O principal campeonato italiano, que marcou a carreira do sérvio, quer como jogador, quer como treinador, lamentou a perda. “A Serie A está profundamente triste com a morte de Sinisa Mihajlovic, um ícone do futebol e da vida. A sua pura classe como futebolista e treinador, a sua força e a sua humanidade são um exemplo que deixa uma marca indelével no futebol italiano e mundial”.

Já a Lazio, equipa onde jogou seis épocas, prestou um minuto de silêncio antes do jogo particular com o Hatayspor. O clube romano disse que Mihajlovic “ficará na história da Lazio, não só por ter sido campeão de Itália, mas pela mensagem de esperança face às dificuldades que soube representar até ao último momento de sua vida”.

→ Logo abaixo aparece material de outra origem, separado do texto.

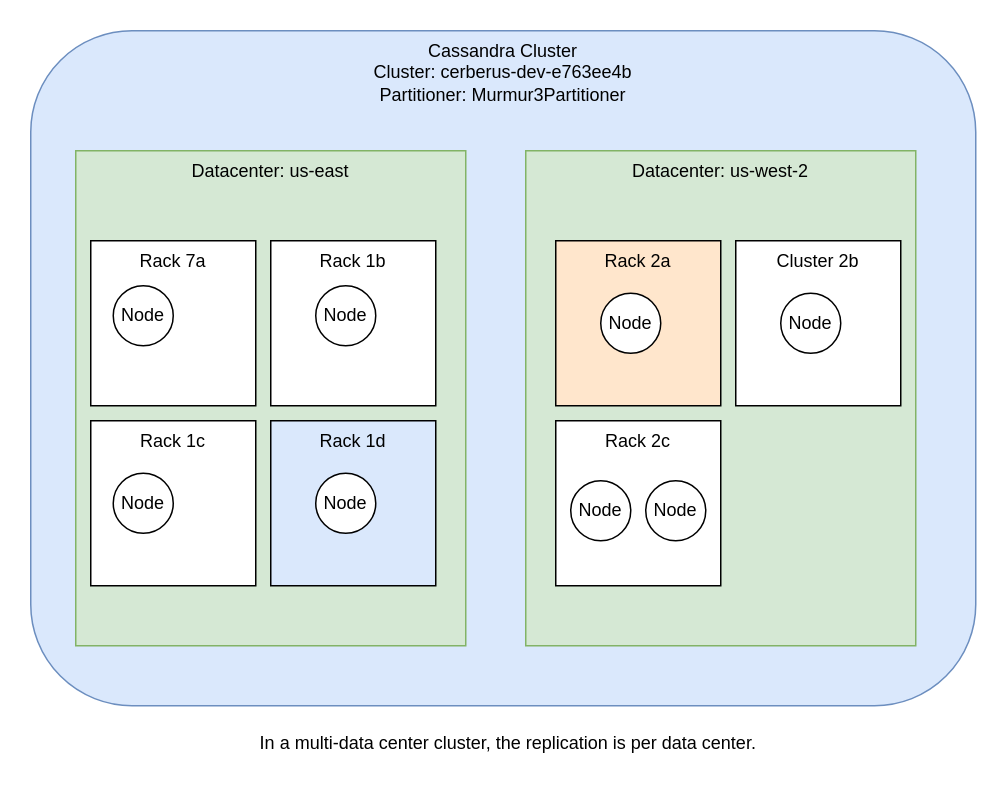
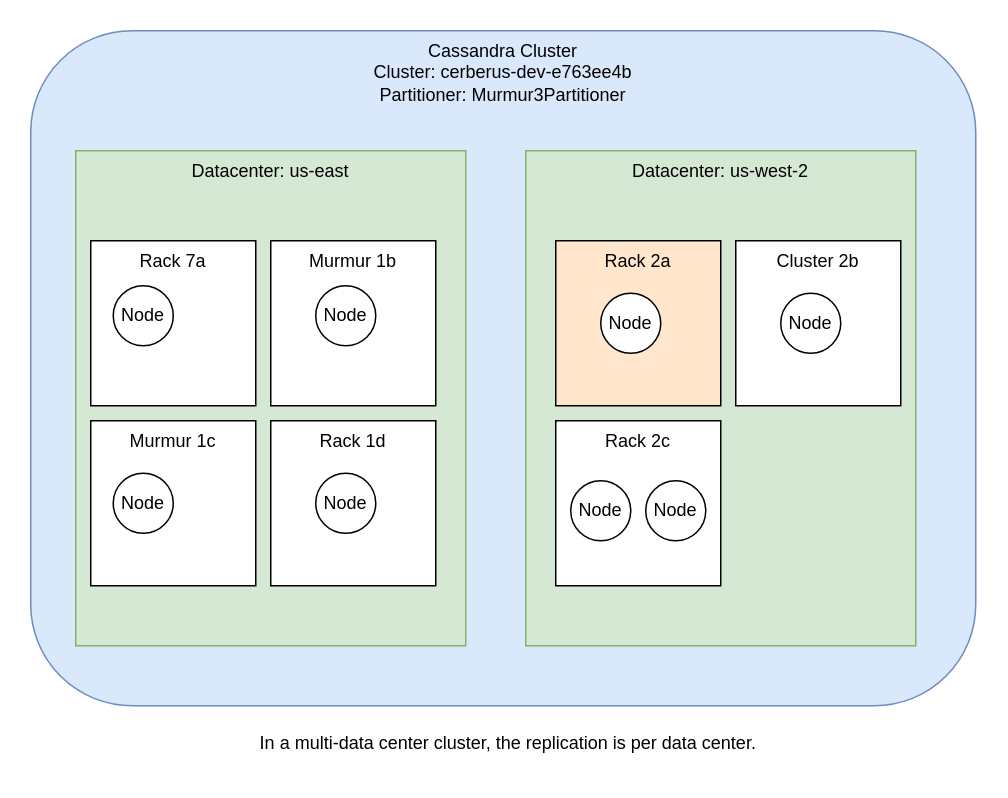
  <mxCell id="0" />
  <mxCell id="1" parent="0" />
  <mxCell id="2" value="Cassandra Cluster&lt;br&gt;&lt;div&gt;Cluster: cerberus-dev-e763ee4b&lt;/div&gt;&lt;div&gt;Partitioner: Murmur3Partitioner&lt;/div&gt;" style="rounded=1;whiteSpace=wrap;html=1;verticalAlign=top;fillColor=#dae8fc;strokeColor=#6c8ebf;" parent="1" vertex="1"><mxGeometry x="20" y="20" width="630" height="450" as="geometry" /></mxCell>
  <mxCell id="3" value="Datacenter: us-east" style="rounded=0;whiteSpace=wrap;html=1;verticalAlign=top;fillColor=#d5e8d4;strokeColor=#82b366;" parent="1" vertex="1"><mxGeometry x="50" y="100" width="260" height="330" as="geometry" /></mxCell>
  <mxCell id="4" value="Datacenter: us-west-2" style="rounded=0;whiteSpace=wrap;html=1;verticalAlign=top;fillColor=#d5e8d4;strokeColor=#82b366;" parent="1" vertex="1"><mxGeometry x="350" y="100" width="260" height="330" as="geometry" /></mxCell>
  <mxCell id="5" value="Rack 7a" style="rounded=0;whiteSpace=wrap;html=1;verticalAlign=top;" parent="1" vertex="1"><mxGeometry x="60" y="160" width="110" height="110" as="geometry" /></mxCell>
- <mxCell id="6" value="Rack 1b" style="rounded=0;whiteSpace=wrap;html=1;verticalAlign=top;" parent="1" vertex="1"><mxGeometry x="180" y="160" width="110" height="110" as="geometry" /></mxCell>
- <mxCell id="7" value="Rack 1c" style="rounded=0;whiteSpace=wrap;html=1;verticalAlign=top;" parent="1" vertex="1"><mxGeometry x="60" y="280" width="110" height="110" as="geometry" /></mxCell>
- <mxCell id="8" value="Rack 1d" style="rounded=0;whiteSpace=wrap;html=1;verticalAlign=top;fillColor=#dae8fc;" parent="1" vertex="1"><mxGeometry x="180" y="280" width="110" height="110" as="geometry" /></mxCell>
+ <mxCell id="6" value="Murmur 1b" style="rounded=0;whiteSpace=wrap;html=1;verticalAlign=top;" parent="1" vertex="1"><mxGeometry x="180" y="160" width="110" height="110" as="geometry" /></mxCell>
+ <mxCell id="7" value="Murmur 1c" style="rounded=0;whiteSpace=wrap;html=1;verticalAlign=top;" parent="1" vertex="1"><mxGeometry x="60" y="280" width="110" height="110" as="geometry" /></mxCell>
+ <mxCell id="8" value="Rack 1d" style="rounded=0;whiteSpace=wrap;html=1;verticalAlign=top;" parent="1" vertex="1"><mxGeometry x="180" y="280" width="110" height="110" as="geometry" /></mxCell>
  <mxCell id="9" value="Rack 2a" style="rounded=0;whiteSpace=wrap;html=1;verticalAlign=top;fillColor=#ffe6cc;" parent="1" vertex="1"><mxGeometry x="370" y="160" width="110" height="110" as="geometry" /></mxCell>
  <mxCell id="10" value="Cluster 2b" style="rounded=0;whiteSpace=wrap;html=1;verticalAlign=top;" parent="1" vertex="1"><mxGeometry x="490" y="160" width="110" height="110" as="geometry" /></mxCell>
  <mxCell id="11" value="Rack 2c" style="rounded=0;whiteSpace=wrap;html=1;verticalAlign=top;" parent="1" vertex="1"><mxGeometry x="370" y="280" width="110" height="110" as="geometry" /></mxCell>
  <mxCell id="12" value="Node" style="ellipse;whiteSpace=wrap;html=1;aspect=fixed;" parent="1" vertex="1"><mxGeometry x="75" y="190" width="40" height="40" as="geometry" /></mxCell>
  <mxCell id="13" value="Node" style="ellipse;whiteSpace=wrap;html=1;aspect=fixed;" parent="1" vertex="1"><mxGeometry x="210" y="190" width="40" height="40" as="geometry" /></mxCell>
  <mxCell id="14" value="Node" style="ellipse;whiteSpace=wrap;html=1;aspect=fixed;" parent="1" vertex="1"><mxGeometry x="75" y="315" width="40" height="40" as="geometry" /></mxCell>
  <mxCell id="15" value="Node" style="ellipse;whiteSpace=wrap;html=1;aspect=fixed;" parent="1" vertex="1"><mxGeometry x="210" y="315" width="40" height="40" as="geometry" /></mxCell>
  <mxCell id="16" value="Node" style="ellipse;whiteSpace=wrap;html=1;aspect=fixed;" parent="1" vertex="1"><mxGeometry x="400" y="195" width="40" height="40" as="geometry" /></mxCell>
  <mxCell id="17" value="Node" style="ellipse;whiteSpace=wrap;html=1;aspect=fixed;" parent="1" vertex="1"><mxGeometry x="520" y="195" width="40" height="40" as="geometry" /></mxCell>
  <mxCell id="18" value="Node" style="ellipse;whiteSpace=wrap;html=1;aspect=fixed;" parent="1" vertex="1"><mxGeometry x="380" y="320" width="40" height="40" as="geometry" /></mxCell>
  <mxCell id="19" value="Node" style="ellipse;whiteSpace=wrap;html=1;aspect=fixed;" parent="1" vertex="1"><mxGeometry x="430" y="320" width="40" height="40" as="geometry" /></mxCell>
  <mxCell id="20" value="In a multi-data center cluster, the replication is per data center." style="text;html=1;align=center;verticalAlign=middle;resizable=0;points=[];autosize=1;strokeColor=none;fillColor=none;" parent="1" vertex="1"><mxGeometry x="163" y="480" width="350" height="30" as="geometry" /></mxCell>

Foi na Lazio que Sinisa Mihajlovic partilhou balneário com Sérgio Conceição. O treinador do FC Porto lamentou a perda de uma pessoa próxima. “Hoje partiu um amigo, uma inspiração, um campeão. Sinisa, serás para sempre recordado pelo que fizeste em campo, e também por quem eras fora dele. Foi lado a lado que vimos as nossas famílias crescerem, que crescemos nós enquanto jogadores, homens, pais de família”, reagiu o técnico dos dragões.